■ **TEXT SHOWN**
The Rules of Attraction is a 2002 dark satirical film directed by Roger Avary, based on the novel of the same name by Bret Easton Ellis. It stars James van der Beek, Shannyn Sossamon, Ian Somerhalder, Jessica Biel, Russell Sams, and Kip Pardue.



The film takes place at the fictional Camden College, a liberal arts school in northeastern New Hampshire (the film was actually shot at the University of Redlands in California).

The opening sequence introduces the three main characters - Sean (James van der Beek), Lauren (Shannyn Sossamon), and Paul (Ian Somerhalder), in turn. They are three college students at an "End of the World" party, and although they don't interact at the party, they share a certain apathy about the situations they end up in.

Cast of characters

  • James van der Beek as Sean Bateman, a drug dealer who decides he is in love with Lauren. He eventually sleeps with her roommate, Lara, although he doesn't feel that this makes him unfaithful - "I only did it with her because I'm in love with you."
  • Shannyn Sossamon as Lauren Hynde, a virgin who is saving herself for Victor, her ex-boyfriend, who is travelling through Europe. She develops feelings for Sean which dissipate when she discovers him in bed with her roommate. So eventually loses her virginity with a 'townie' at a party.

■ **SUPPLIED MATERIAL**
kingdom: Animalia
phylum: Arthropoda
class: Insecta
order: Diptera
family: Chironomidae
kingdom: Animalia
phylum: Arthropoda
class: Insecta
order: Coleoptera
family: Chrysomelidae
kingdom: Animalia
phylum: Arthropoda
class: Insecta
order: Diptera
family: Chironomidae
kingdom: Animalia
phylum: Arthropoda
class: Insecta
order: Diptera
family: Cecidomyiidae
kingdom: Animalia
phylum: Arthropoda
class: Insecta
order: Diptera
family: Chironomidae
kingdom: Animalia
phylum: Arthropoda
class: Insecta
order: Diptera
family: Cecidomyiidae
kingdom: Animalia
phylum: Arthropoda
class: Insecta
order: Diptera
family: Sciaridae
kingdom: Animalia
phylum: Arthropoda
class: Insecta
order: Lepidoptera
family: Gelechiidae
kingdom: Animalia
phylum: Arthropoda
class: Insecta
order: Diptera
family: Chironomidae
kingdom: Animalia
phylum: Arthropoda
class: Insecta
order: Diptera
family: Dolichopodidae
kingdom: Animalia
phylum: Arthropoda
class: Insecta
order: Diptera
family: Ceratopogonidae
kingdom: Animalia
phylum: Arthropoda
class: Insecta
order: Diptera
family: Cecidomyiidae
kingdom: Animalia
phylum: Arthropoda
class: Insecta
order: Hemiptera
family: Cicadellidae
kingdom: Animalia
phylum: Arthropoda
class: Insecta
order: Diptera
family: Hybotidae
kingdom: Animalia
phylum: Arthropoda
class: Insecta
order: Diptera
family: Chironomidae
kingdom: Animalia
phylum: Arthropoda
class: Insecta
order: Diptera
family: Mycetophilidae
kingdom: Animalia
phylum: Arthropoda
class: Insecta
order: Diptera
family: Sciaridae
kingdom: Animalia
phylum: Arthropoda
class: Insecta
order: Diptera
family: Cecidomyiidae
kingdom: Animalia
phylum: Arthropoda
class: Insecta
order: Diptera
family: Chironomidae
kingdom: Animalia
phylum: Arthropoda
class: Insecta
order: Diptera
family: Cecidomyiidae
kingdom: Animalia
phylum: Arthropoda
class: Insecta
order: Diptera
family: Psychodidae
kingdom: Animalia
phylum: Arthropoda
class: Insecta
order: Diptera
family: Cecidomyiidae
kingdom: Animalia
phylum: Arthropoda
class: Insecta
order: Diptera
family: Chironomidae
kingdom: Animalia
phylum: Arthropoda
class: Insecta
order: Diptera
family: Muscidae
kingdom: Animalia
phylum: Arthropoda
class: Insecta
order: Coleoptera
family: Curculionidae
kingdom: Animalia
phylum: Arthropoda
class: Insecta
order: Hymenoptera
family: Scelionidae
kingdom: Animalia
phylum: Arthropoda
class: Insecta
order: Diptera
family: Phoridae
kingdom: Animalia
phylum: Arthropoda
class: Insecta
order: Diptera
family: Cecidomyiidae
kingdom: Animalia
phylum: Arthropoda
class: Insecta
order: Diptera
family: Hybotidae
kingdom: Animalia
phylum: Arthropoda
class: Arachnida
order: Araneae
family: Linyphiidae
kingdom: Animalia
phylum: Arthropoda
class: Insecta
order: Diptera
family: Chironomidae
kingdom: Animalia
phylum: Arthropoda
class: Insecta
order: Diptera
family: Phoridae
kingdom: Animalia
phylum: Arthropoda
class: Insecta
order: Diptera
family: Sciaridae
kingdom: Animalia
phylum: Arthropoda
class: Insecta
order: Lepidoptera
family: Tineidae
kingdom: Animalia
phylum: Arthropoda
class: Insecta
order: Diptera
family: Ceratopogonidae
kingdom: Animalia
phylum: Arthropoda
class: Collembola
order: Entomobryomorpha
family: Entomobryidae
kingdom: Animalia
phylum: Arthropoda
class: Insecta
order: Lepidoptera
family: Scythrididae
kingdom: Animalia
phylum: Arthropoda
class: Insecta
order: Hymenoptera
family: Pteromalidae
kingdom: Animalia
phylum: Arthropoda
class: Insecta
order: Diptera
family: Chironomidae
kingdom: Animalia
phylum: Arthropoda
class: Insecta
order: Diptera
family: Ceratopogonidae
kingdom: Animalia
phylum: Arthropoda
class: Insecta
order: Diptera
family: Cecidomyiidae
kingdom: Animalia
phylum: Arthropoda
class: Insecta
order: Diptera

■ **SHORT TASK 1**
Reproduce the section of the text on the film The Rules of Attraction that begins at the words "The opening sequence" and stops after "they end up in.".
■ **SHORT TASK 2**
Pick up the text on the film The Rules of Attraction after its final sentence and keep writing it.

■ **TASK ANSWER 1**
The opening sequence introduces the three main characters - Sean (James van der Beek), Lauren (Shannyn Sossamon), and Paul (Ian Somerhalder), in turn. They are three college students at an "End of the World" party, and although they don't interact at the party, they share a certain apathy about the situations they end up in.

■ **TASK ANSWER 2**
  • Ian Somerhalder as Paul Denton, an ex-boyfriend of Lauren's who has since recognized he's bisexual. He develops a sexual attraction to Sean, who eventually rejects him.
  • Jessica Biel as Lara Holleran, Lauren's sexually promiscuous roommate.
  • Russell Sams as Richard "Dick" Jared, now only answering to the name "Dick", is an old friend and former fuck buddy of Paul's. His mother is a friend of Paul's mother.
  • Kip Pardue as Victor Johnson, Lauren's promiscuous ex-boyfriend who, upon returning to school from his trip to Europe, cannot remember who she is.
  • Clifton Collins Jr. as Rupert Guest, a high-strung, hotheaded drug dealer who is owed a large debt by Sean.
  • Thomas Ian Nicholas as Mitchell Allen, a weaselly cohort who seems to idolize brutish Victor. He sponges off Sean for the drugs. It's also implied he and Paul once had a sexual relationship which he is now in denial of.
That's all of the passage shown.